Если цела моя соломенная шляпа (парижская ведь, чёрт возьми!), то пусть её привезёт. Проминский, правда, начал уже здесь делать шляпы (иногда смахивающие на… валенки!), но это для весны и осени, а не для лета. Ещё разве вот что – лайковые перчатки, если можно их купить без мерки (в этом я сомневаюсь).
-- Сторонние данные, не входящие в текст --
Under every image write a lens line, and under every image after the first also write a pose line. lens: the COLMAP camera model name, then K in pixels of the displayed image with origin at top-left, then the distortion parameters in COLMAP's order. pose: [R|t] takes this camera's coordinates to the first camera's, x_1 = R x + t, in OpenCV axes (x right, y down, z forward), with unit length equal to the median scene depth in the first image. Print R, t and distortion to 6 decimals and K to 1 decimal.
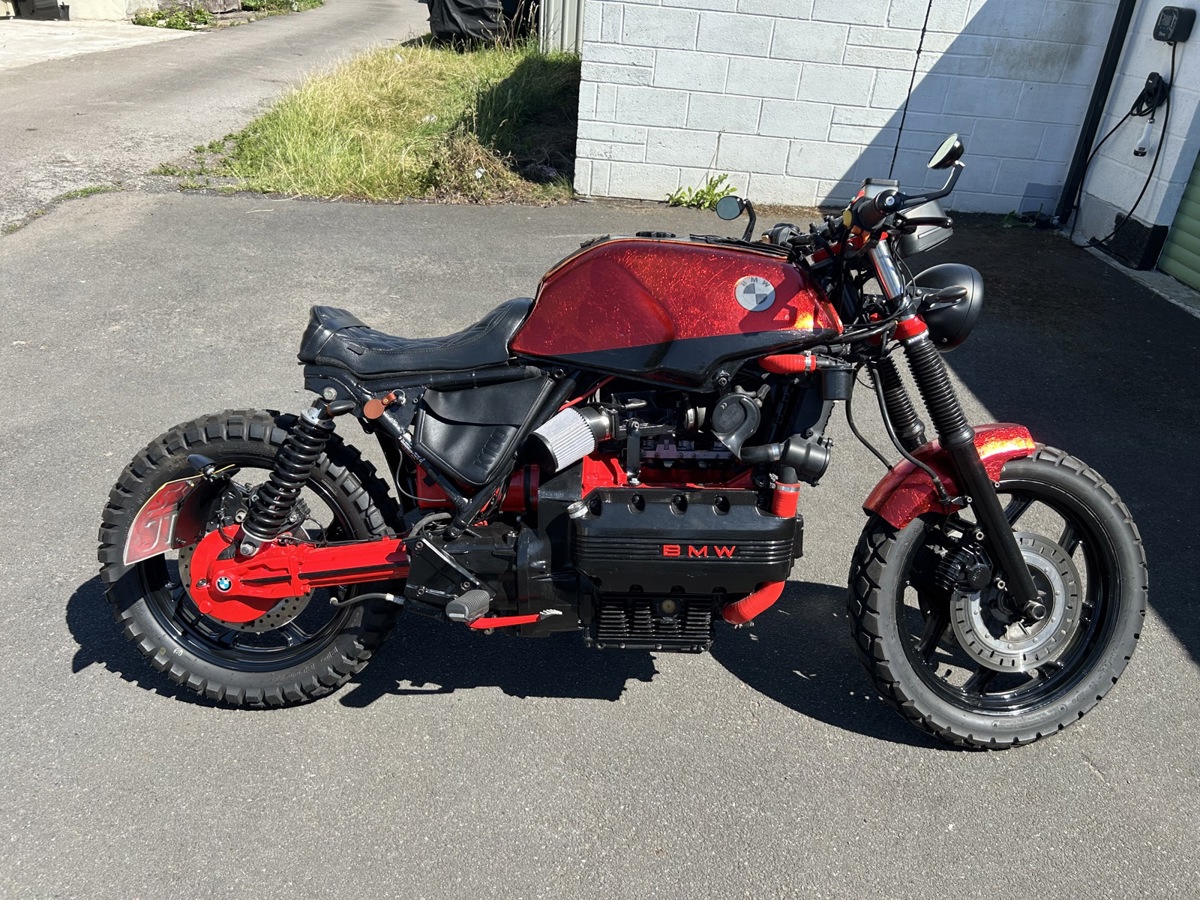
lens RADIAL K [[909.1, 0, 600.0], [0, 909.1, 450.0], [0, 0, 1]] dist [0.040241, -0.036068]
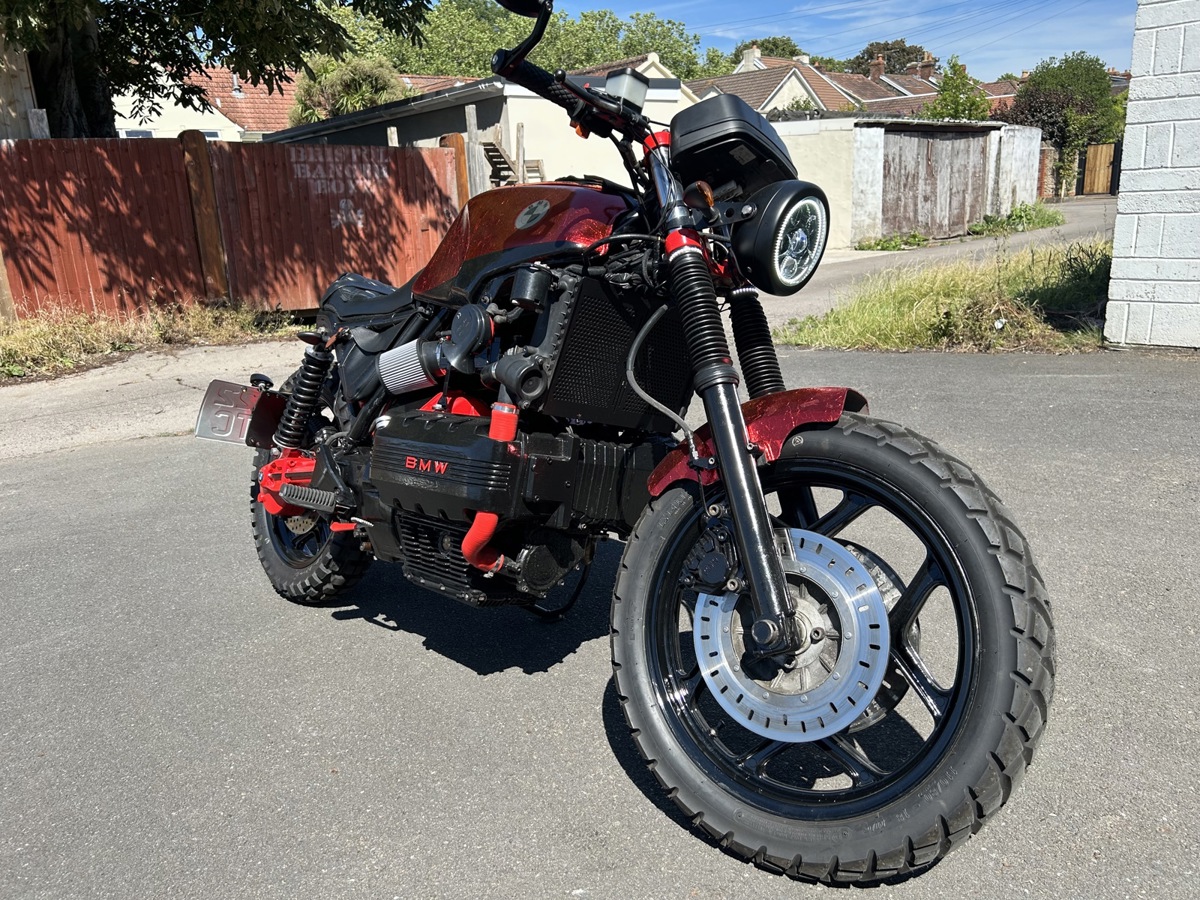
lens RADIAL K [[909.1, 0, 600.0], [0, 909.1, 450.0], [0, 0, 1]] dist [0.040241, -0.036068]
pose [[0.695820, 0.078823, -0.713878, 0.282732], [-0.251218, 0.957884, -0.139099, 0.056102], [0.672848, 0.276127, 0.686316, 0.135741]]
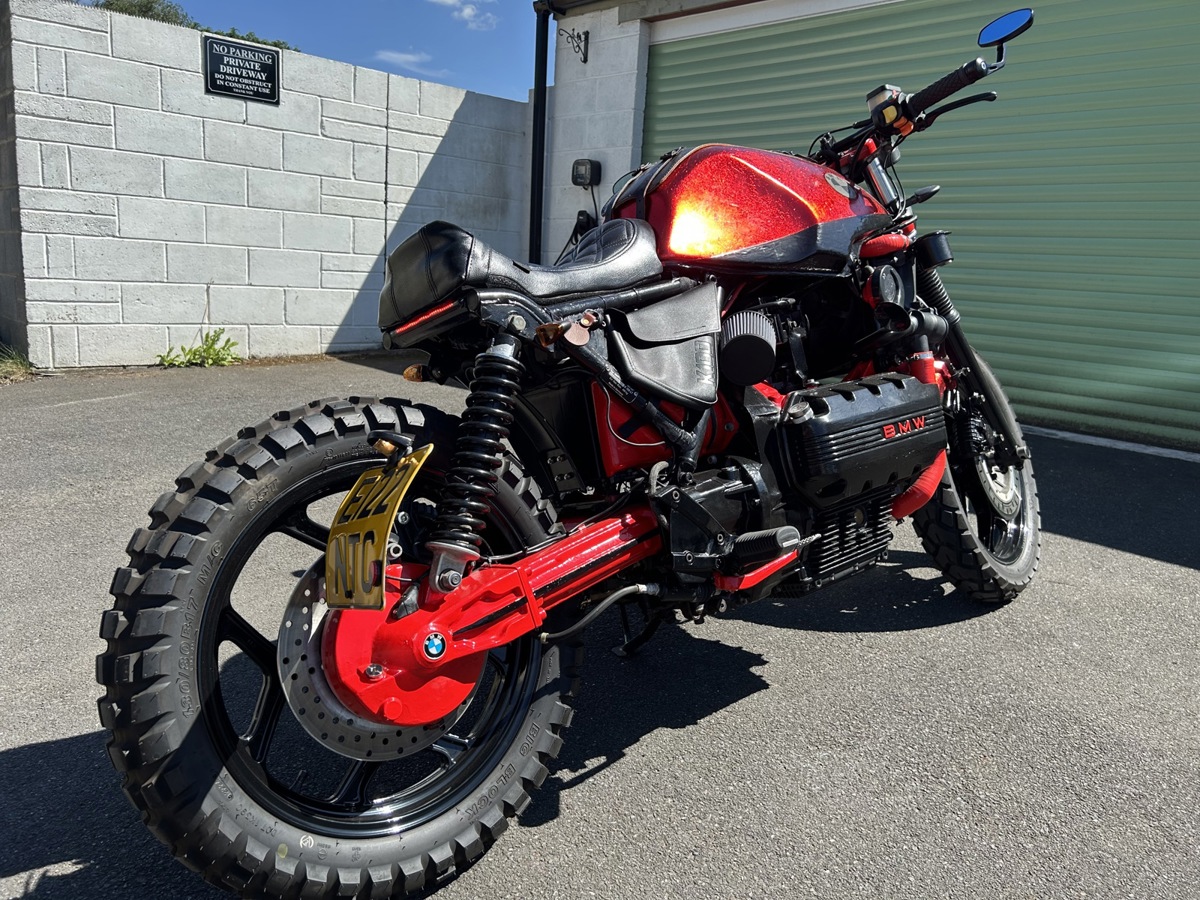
lens RADIAL K [[924.6, 0, 600.0], [0, 924.6, 450.0], [0, 0, 1]] dist [0.038586, -0.049813]
pose [[0.725874, -0.167920, 0.667016, -0.236680], [0.326381, 0.937703, -0.119116, 0.043888], [-0.605461, 0.304164, 0.735460, 0.144308]]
Никогда я их не носил, ни в Питере, ни в Париже, а в Шушушу хочу попробовать – летом от комаров.
(То же)
50
А ведь скверный город Москва, а? Сидеть там скверно, книги издавать скверно, – и почему это вы за неё держитесь? Я, право, изумился, когда Марк 4 сообщил мне, что ты против переселения в С.-Петербург.
4
Елизаров.
(Письмо матери и сестре Анне, 21 марта)
51
Новостей мало, да и то дурные. В Теси сошел с ума товарищ Ефимов (рабочий из Екатеринослава, – мания преследования), и Кржижановский отвез его в больницу. У Цедербаума в Туруханске вышла крайне грустная «история»: один из ссыльных (скандалист) поднял против него нелепо-дикие обвинения, последовал разрыв, пришлось разъехаться, Юлий живет теперь один, расхворался, развинтились нервы, не может работать. Упаси, господи, от «ссыльных колоний»! и ссыльных «историй»! Цедербаум просит отца хлопотать о его переводе куда бы то ни было в другое место.
(Письмо матери, 27 июня)
52
О Федосееве получил вчера письмо доктора. Федосеев покончил с собой выстрелом из револьвера. 6 июля его похоронили. Оставил письмо Глебу и ему же рукописи, а мне, дескать, велел передать, что умирает «с полной беззаветной верой в жизнь, а не от разочарования». Не ожидал я, что он так грустно кончит. Должно быть, ссыльная «история», поднятая против него одним скандалистом, страшно на него повлияла.